The problem with this kind of behaviour is that it promotes a decline in standards across the board- since nonconformist ideas are not really welcome, the tyranny of the mediocre majority rules- and weakens the system to a point where it is unable to cope with any change, let alone a threat. This is very evident at sea, today, where many Masters seem unable to make even simple administrative decisions without consulting ‘the office.’  One may think that there is no harm in doing so, given easy communications, and ordinarily there wouldn’t be. But seafaring is not an ordinary profession; the harm is evident when the same Masters are faced with life threatening situations that require immediate and affirmative action that only they can take. Decision making at sea is a habit of Command that atrophies when not used sufficiently. It is not a shirt one wears and discards at will.

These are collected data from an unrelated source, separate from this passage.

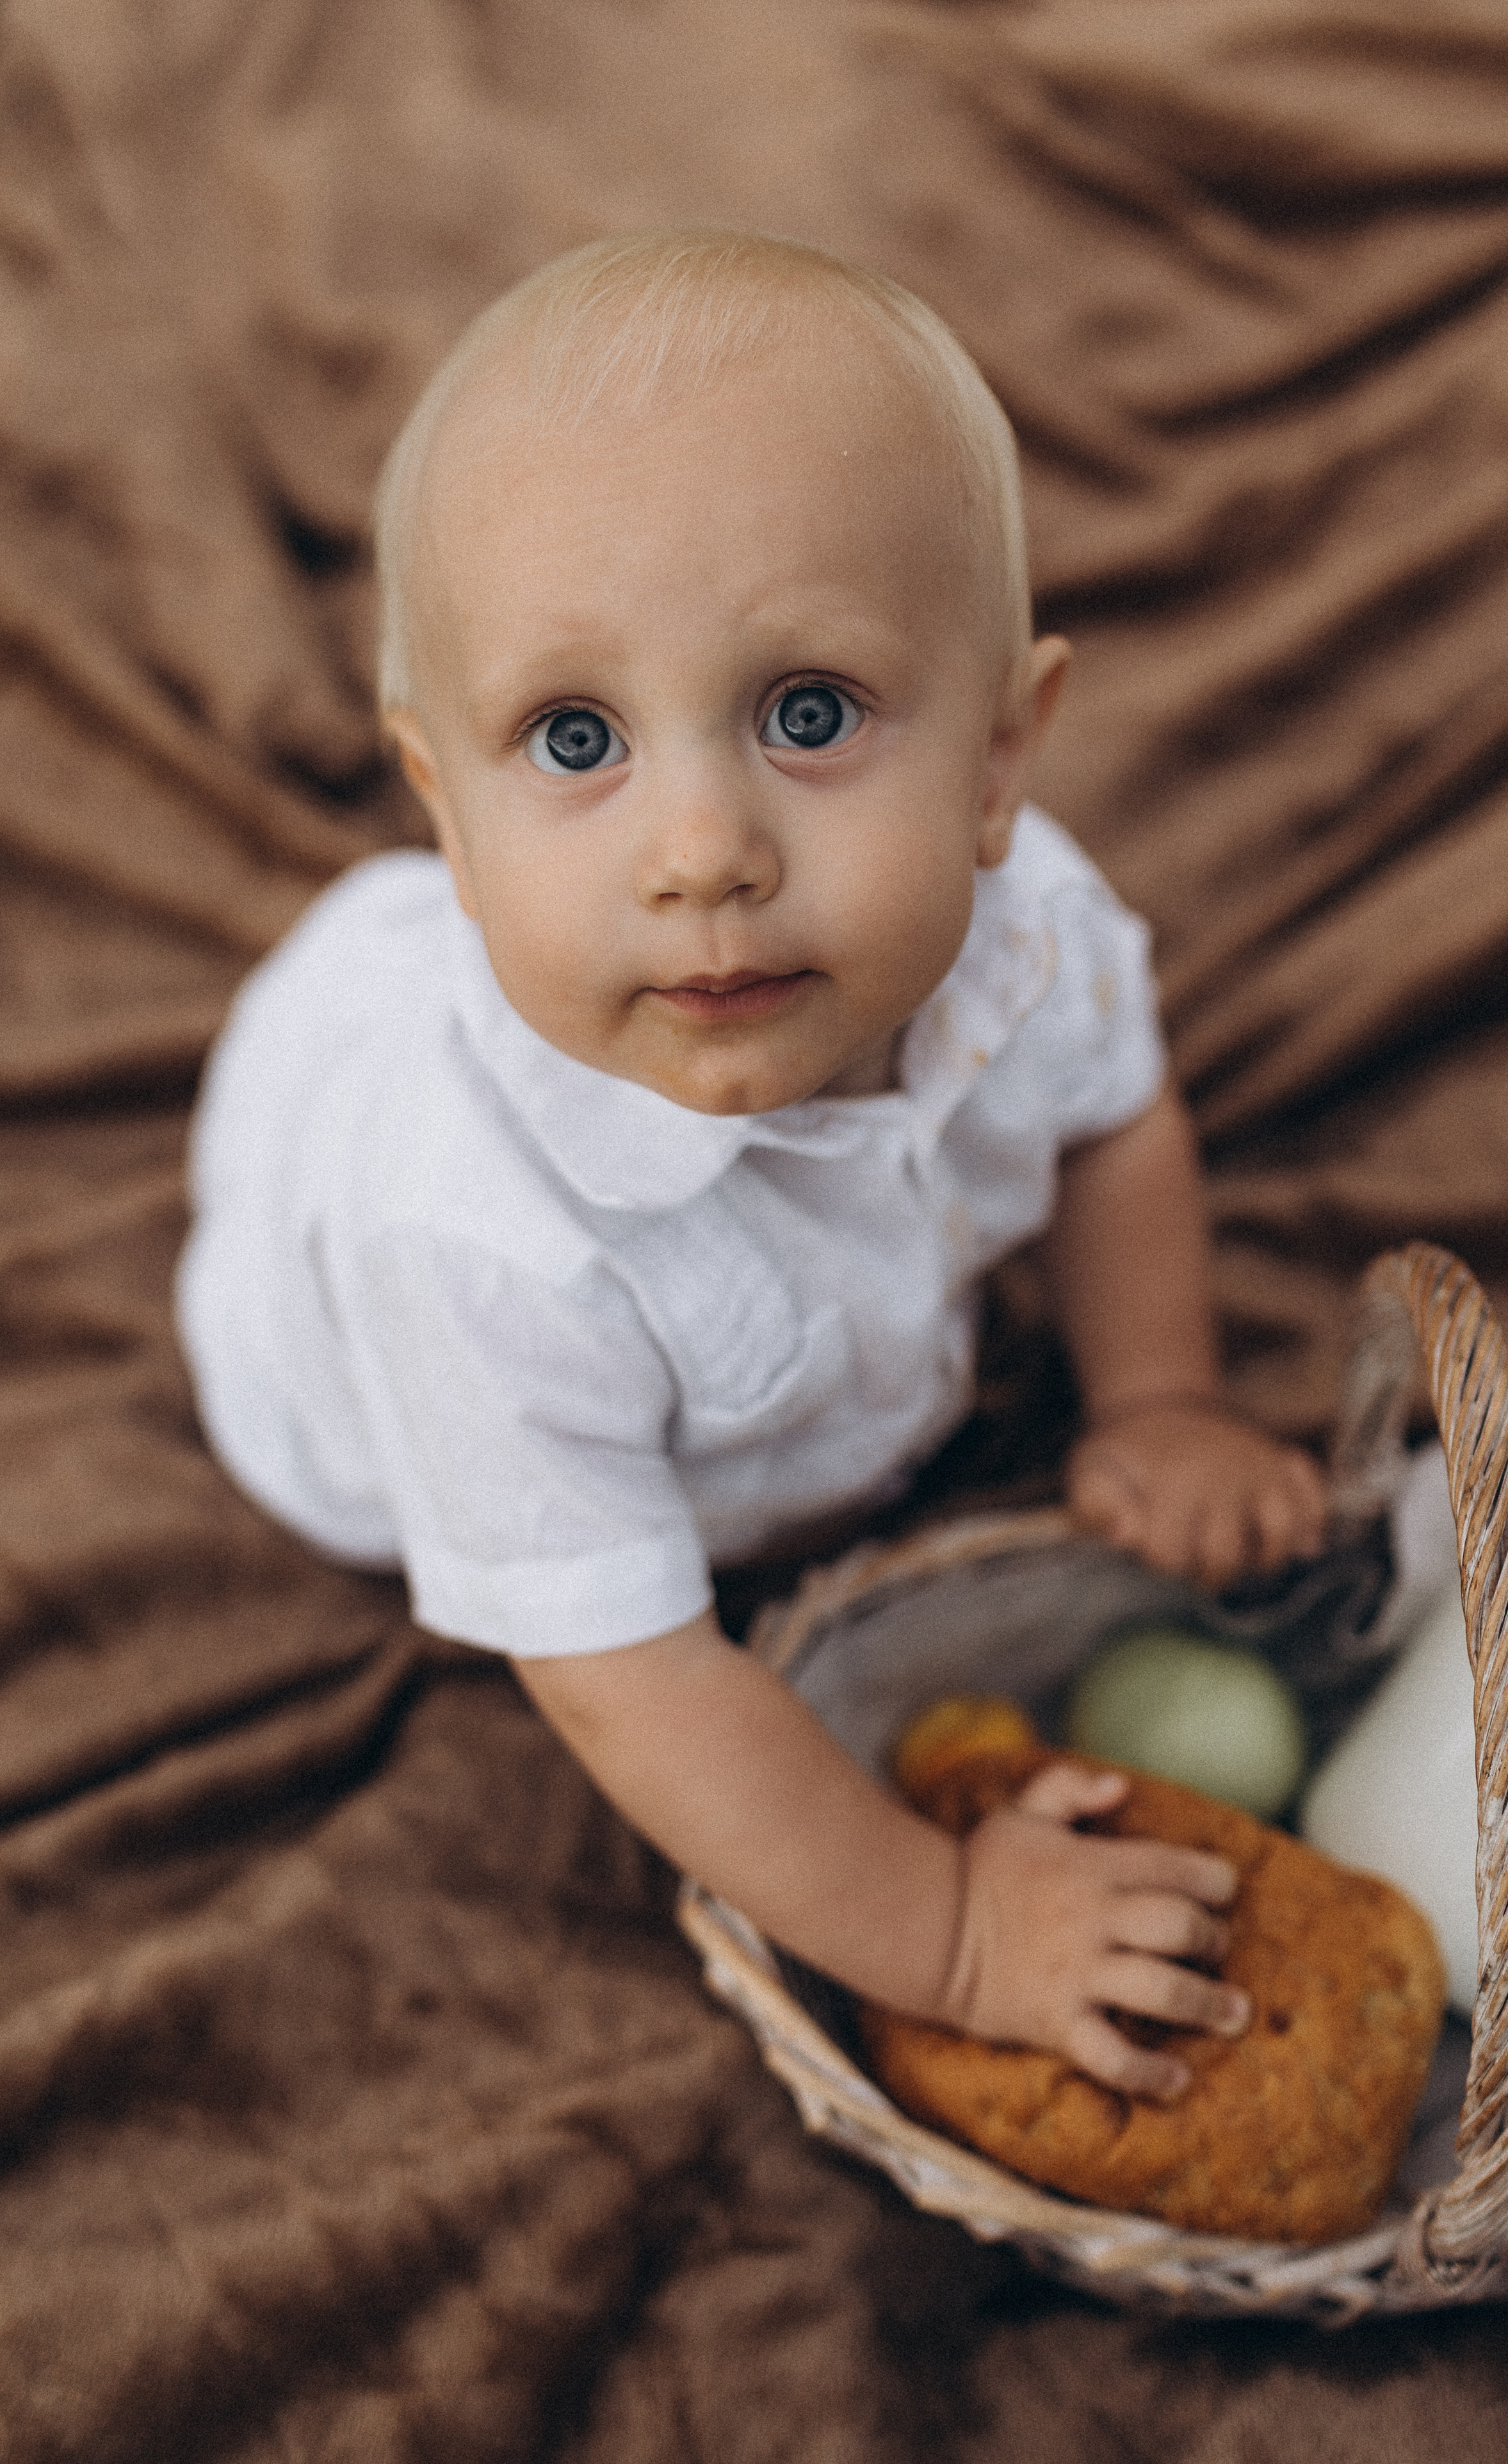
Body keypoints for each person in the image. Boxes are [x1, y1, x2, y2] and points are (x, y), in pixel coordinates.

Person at [177, 231, 1329, 2101]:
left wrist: (1167, 1394)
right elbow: (638, 1684)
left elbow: (1120, 1120)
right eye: (576, 739)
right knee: (538, 1516)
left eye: (809, 713)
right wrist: (956, 1929)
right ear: (445, 813)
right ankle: (379, 965)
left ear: (999, 759)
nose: (703, 848)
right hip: (354, 1403)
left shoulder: (1023, 934)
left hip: (797, 1335)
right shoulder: (473, 1237)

Read your history. Shipping- seafaring or shipowning- has traditionally been a maverick’s domain. Whether at sea or ashore, rebels have been the ones riding the waves ever since the first man thought of floating a piece of wood in the water and sitting on it. Over the centuries, this is the brand of men that has forged change. They have risked their lives and their fortunes by making decisions, many of which were contrary to the established thought of the day. Progress in shipping- like most everywhere else- has come from rebels, dissenters and out-of-the-box thinkers; people who were not afraid to be different. People who were confident, and did not feel an overwhelming need to toe the line. 

Shaw said that all progress depended on the unreasonable man. Shipping would do well to remember this, and to rein in its relatively recent propensity to embrace abstruse management concepts that belong more in the classroom than at sea. To move ahead, we need more unreasonable men out there. We do not need cookie cutter managers or seamen afraid of their own shadows, for that is an open invitation to decline.